Affichant sa volonté de s'attaquer au déficit commercial des États-Unis, Donald Trump a demandé vendredi à son administration de recenser les pays qui «trichent» avec les règles en place mais aussi de proposer toutes les évolutions nécessaires pour «protéger» l'industrie américaine.

«Nous allons défendre notre industrie et créer, enfin, des conditions équitables pour les travailleurs américains», a-t-il déclaré depuis le Bureau ovale en présentant deux décrets visant à désigner les causes et les responsables du déficit américain.

«Année après année, décennie après décennie, déficit commercial après déficit commercial (...) des milliers d'usines ont été volées de notre pays», a-t-il ajouté. Évoquant les exportateurs qui «trichent», il a affiché sa volonté de prendre les mesures nécessaires «pour mettre fin aux abus» sans donner de précisions sur les secteurs ou les pays qui pourraient être concernés.

L'administration Trump a opté pour un changement radical en matière commerciale, envisageant de dénoncer plusieurs accords de libre-échange, aussi bien régionaux comme l'ALENA que mondiaux, ou de réformer l'Organisation mondiale du commerce (OMC), la structure multilatérale chargée de libéraliser les échanges commerciaux.

«Nous allons corriger ces mauvais accords de libre-échange, il est temps», a déclaré M. Trump depuis le Bureau ovale.

Pour le secrétaire au Commerce Wilbur Ross, chargé de ce vaste réexamen, ces décrets marquent «le début d'un chapitre complètement nouveau dans les relations commerciales avec nos partenaires à travers le monde».

Selon ce dernier, l'objectif est d'aboutir, d'ici 90 jours, à une liste «pays par pays, produit par produit» qui devra identifier les cas de «triche», mais aussi d'accords de libre-échange qui n'ont pas tenu leurs promesses ou encore des règlements non respectés.

Toujours selon lui, les pays potentiellement visés sont la Chine, l'Allemagne, le Japon, le Mexique, l'Irlande, le Vietnam, l'Italie, la Corée du Sud, la Malaisie, l'Inde, la Thaïlande, la France, la Suisse, Taiwan, l'Indonésie, le Mexique ou encore le Canada.

Mais être désigné ne signifie pas nécessairement que des mesures de représailles seront prises. «Dans certains cas, cela sera simplement qu'ils sont meilleurs que nous pour produire tel ou tel produit ou qu'ils peuvent le produire moins cher», a-t-il expliqué.

Ces décrets ont été présentés à quelques jours de la première rencontre très attendue entre M. Trump et son homologue chinois Xi Jinping, en Floride.

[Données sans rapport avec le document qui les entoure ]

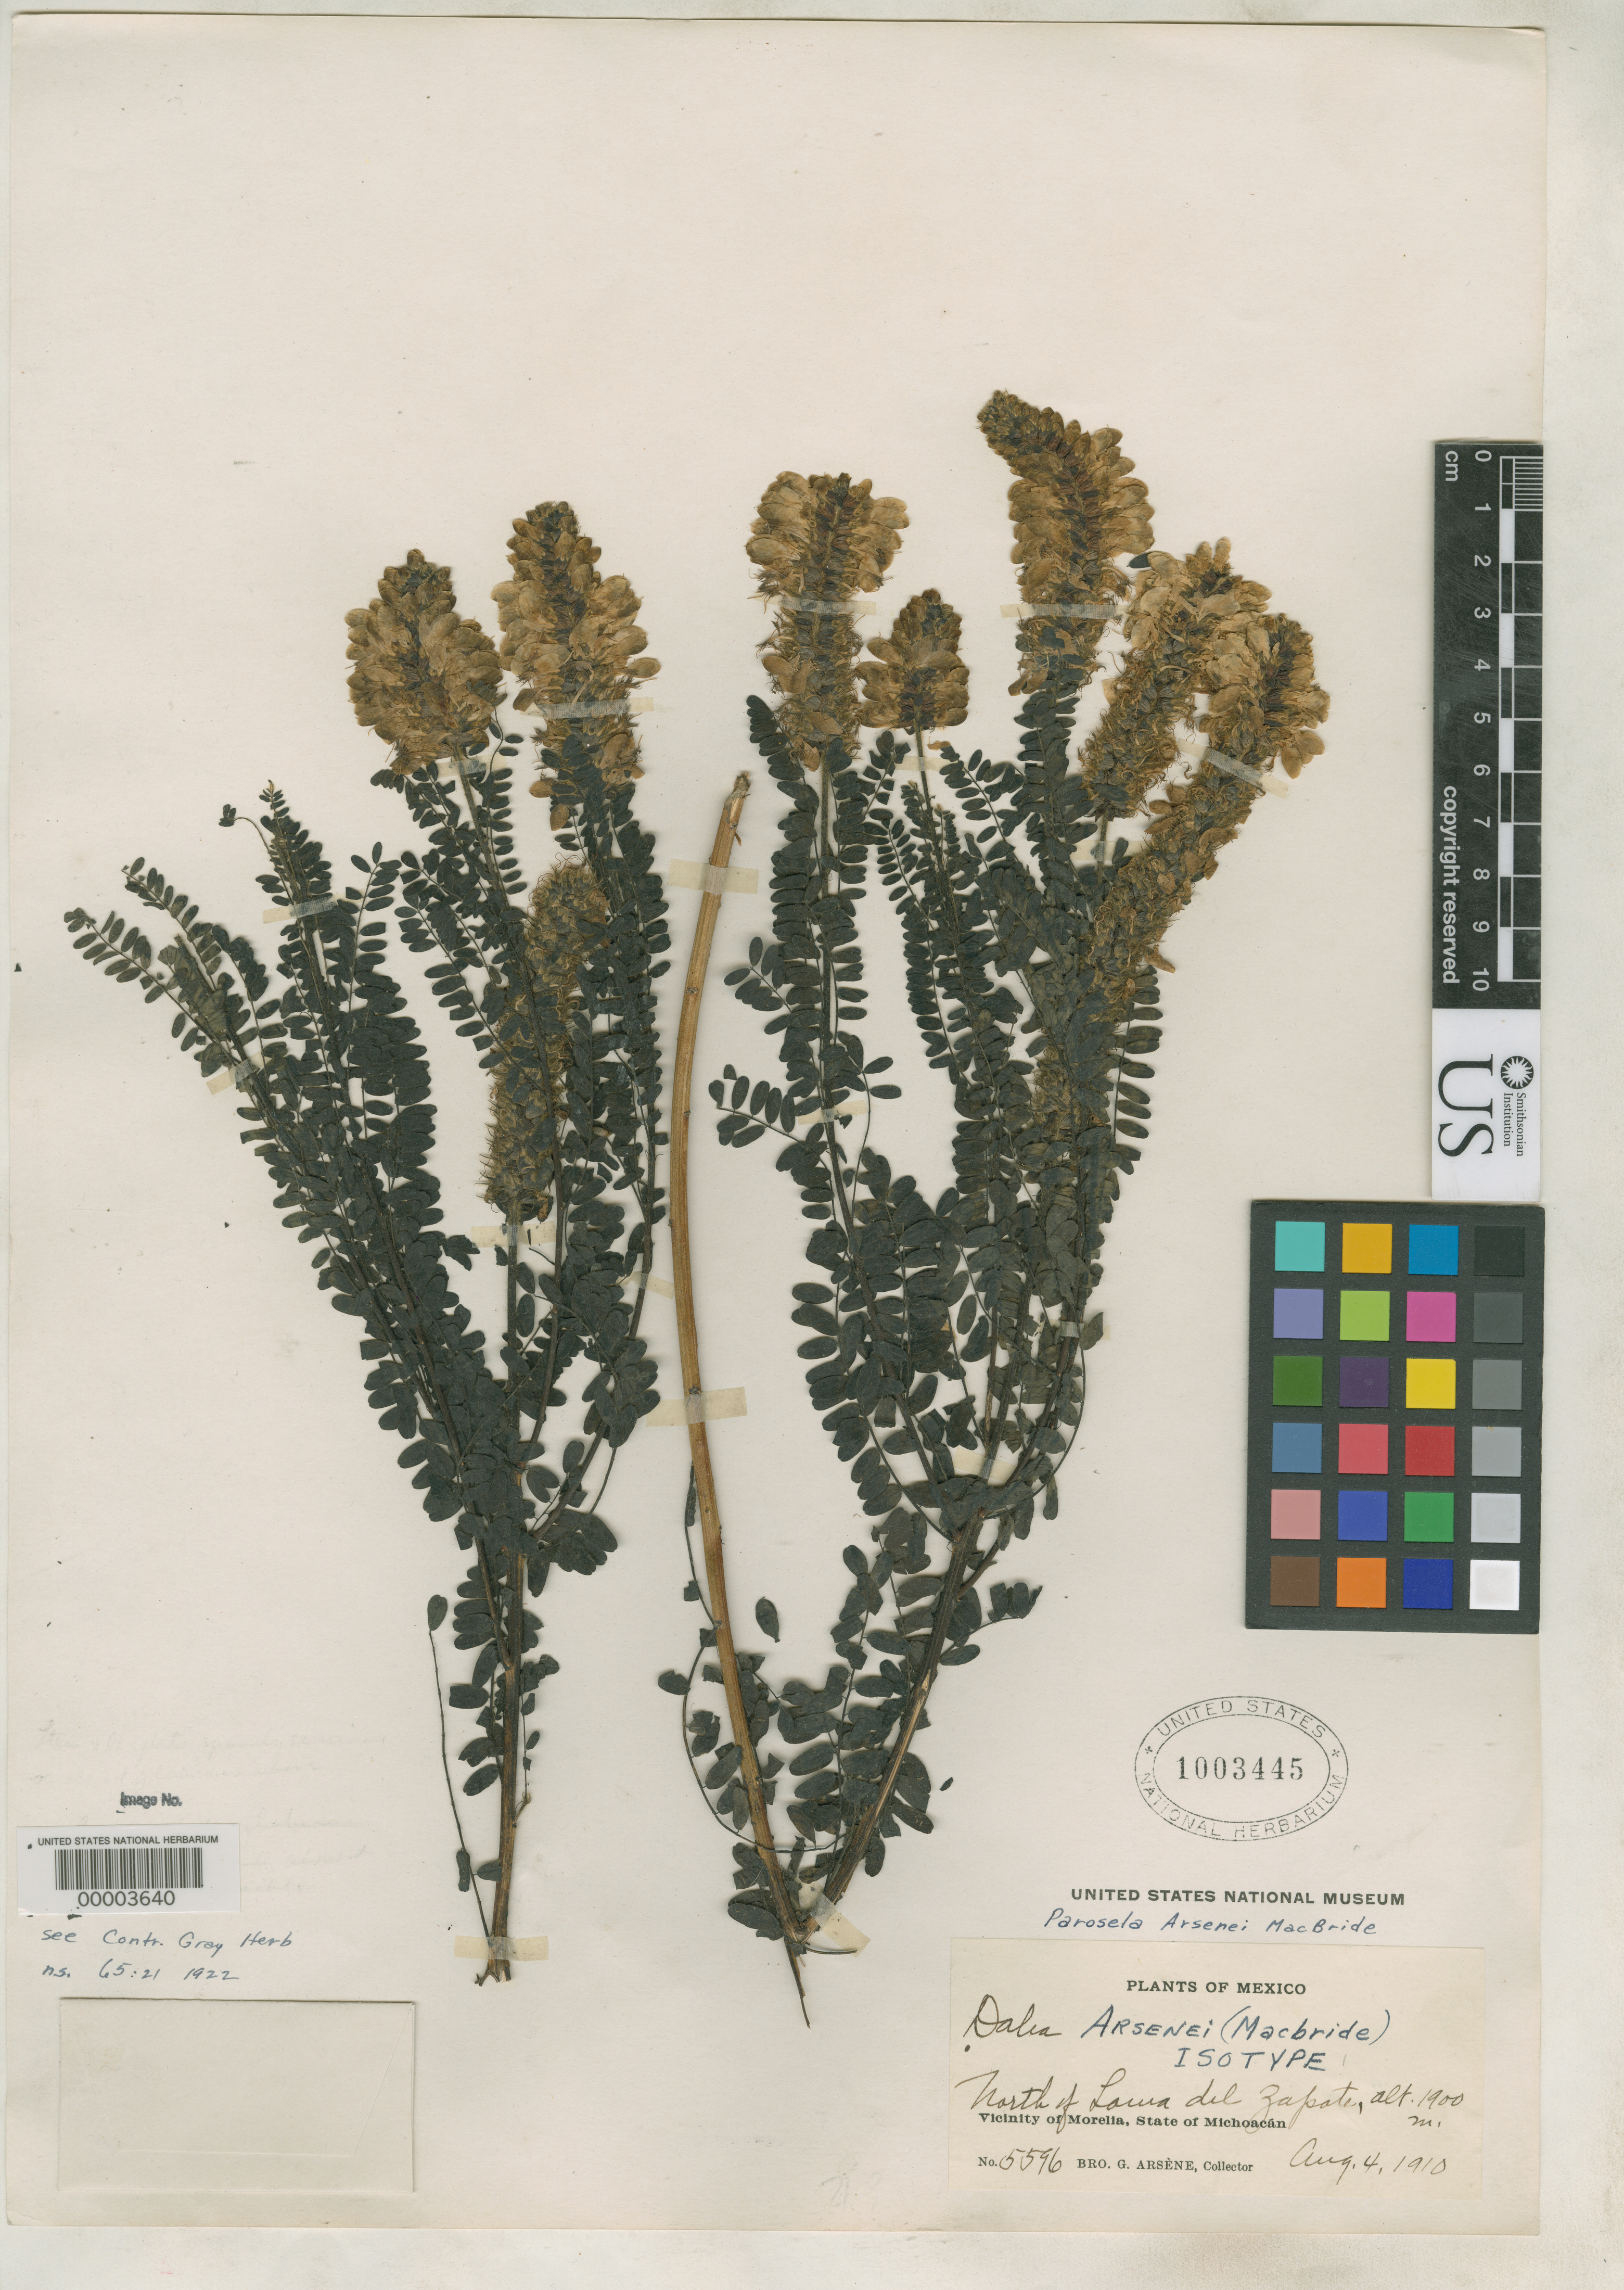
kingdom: Plantae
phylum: Tracheophyta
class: Magnoliopsida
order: Fabales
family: Fabaceae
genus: Dalea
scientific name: Dalea arsenei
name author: J.F. Macbr.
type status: Isotype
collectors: Bro. G. Arsène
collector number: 5596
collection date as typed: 04 Aug 1910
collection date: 1910-08-04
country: Mexico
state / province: Michoacán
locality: Morelia.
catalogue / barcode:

D'un tweet jeudi soir, M. Trump a prévenu que la rencontre serait «très difficile». «Nous ne pouvons plus avoir d'énormes déficits commerciaux (...) et des pertes d'emplois», a-t-il mis en garde.

Trudeau tempère

Illustrant cette ligne américaine dure sur le commerce, la Maison-Blanche a donné l'exemple du secteur de la sidérurgie dans lequel, selon elle, des groupes européens ou asiatiques pratiquent du dumping, ce qui est nuisible pour l'industrie américaine.

L'administration Obama avait entamé une procédure pour instaurer des droits antidumping sur certaines importations d'acier en 2016.

L'Allemagne a très vivement réagi: «Je ne peux que prendre connaissance avec une grande incompréhension de la décision du ministère américain de l'économie d'une procédure antidumping contre Salzgitter et Dillinger Hütte», deux sidérurgistes allemands, a dit le ministre des Affaires étrangères Sigmar Gabriel, parlant d'une «étape dangereuse».

Le Premier ministre canadien Justin Trudeau a souligné vendredi «l'extrême importance» de travailler avec l'administration Trump sur le dossier commercial tout en évitant cependant de dramatiser les dernières annonces américaines.

«Nous allons travailler ensemble pour améliorer ce qui est notre objectif fondamental et commun», c'est-à-dire dégager de la croissance «pour la classe moyenne», a-t-il affirmé.

Le chef du gouvernement italien Paolo Gentiloni s'est aussi ému vendredi matin, déclarant qu'il fallait «réaffirmer notre confiance dans des économies et des sociétés ouvertes, sur laquelle nous avons bâti des décennies de prospérité».

Il faudra «prendre une position claire sur un sujet sur lequel il ne peut pas y avoir d'ambiguïté», lors d'une réunion du G7 fin mai en Italie, a déclaré M. Gentiloni.

Lors de la réunion des ministres des Finances du G20 mi-mars à Baden-Baden (Allemagne), les États-Unis ont ainsi imposé un virage historique à ce groupe des pays les plus puissants du monde en bloquant toute condamnation du protectionnisme dans le communiqué final.